The Goals of the Reconstruction Period

            THE RECONSTRUCTION ERA AND THE BLACKS.

             The twelve-year era after the Civil War was called the Reconstruction Period. Reconstruction was a federal policy established immediately after the South surrendered; it was an attempt to create a new Southern society and heal the terrible wounds between the North and South. The three main goals of the Reconstruction were to "protect the rights of the freed slaves., rebuild the South's devastated economy, and enforce the loyalty of the ex-confederates (Scholastic 14). In spite of tremendous efforts, the Reconstruction Period failed to completely accomplish any of the three goals, but it was especially lacking in its attempts to make Blacks and whites equal and was a time of intense discrimination toward the Blacks. .
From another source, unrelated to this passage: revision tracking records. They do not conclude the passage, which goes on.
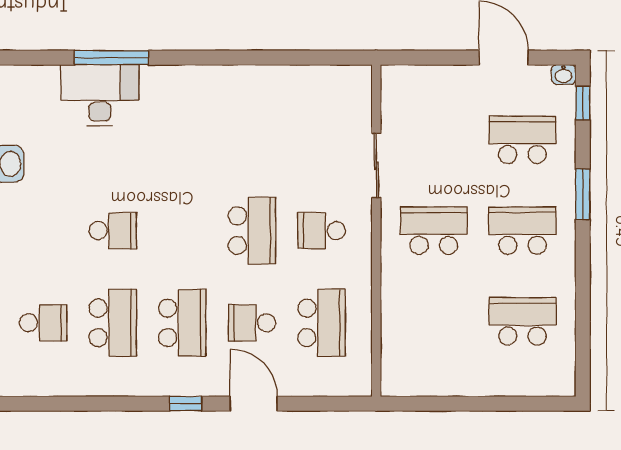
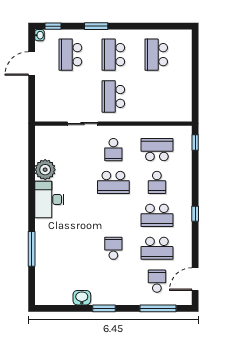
plant: (279, 86) -> (45, 170), added
desk: (100, 95) -> (49, 199), moved
school desk: (252, 231) -> (113, 182), turned 180
school desk: (113, 323) -> (157, 248), turned 180
school desk: (182, 323) -> (157, 215), turned 180
door: (254, 404) -> (195, 279), moved
window: (337, 404) -> (195, 142), added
             In 1865, at the end of the Civil War, the South was destroyed. Plantations were demolished, the economy was ruined, the labor system was shattered, and several million slaves were now free laborers. South Carolina looked like a "broad black streak of ruin and desolation" (Unger 414). In the Shenandoah Valley hardly any farm animals were left alive. Many cities had almost nothing left of their business districts (Unger 414). People in both the North and South were angry. The North was upset at the losses suffered in putting down an illegal insurrection and the South was angry at not being able to break away from what they felt was the oppressive government in Washington (Baldwin and Kelley 206).

             Some of the more serious problems from the white viewpoint were the social difficulties created by emancipation. Where did the Blacks fit in? Most Southerners certainly did not want them as neighbors or social acquaintances. Southerners felt strongly about their prejudices and were unwilling to make the changes in their society or value system to raise the social standing of the Blacks. Although the Southerners reluctantly accepted the end of slavery, they seemed determined to "find some legal device to put in the place of slavery" (Williams, History 5).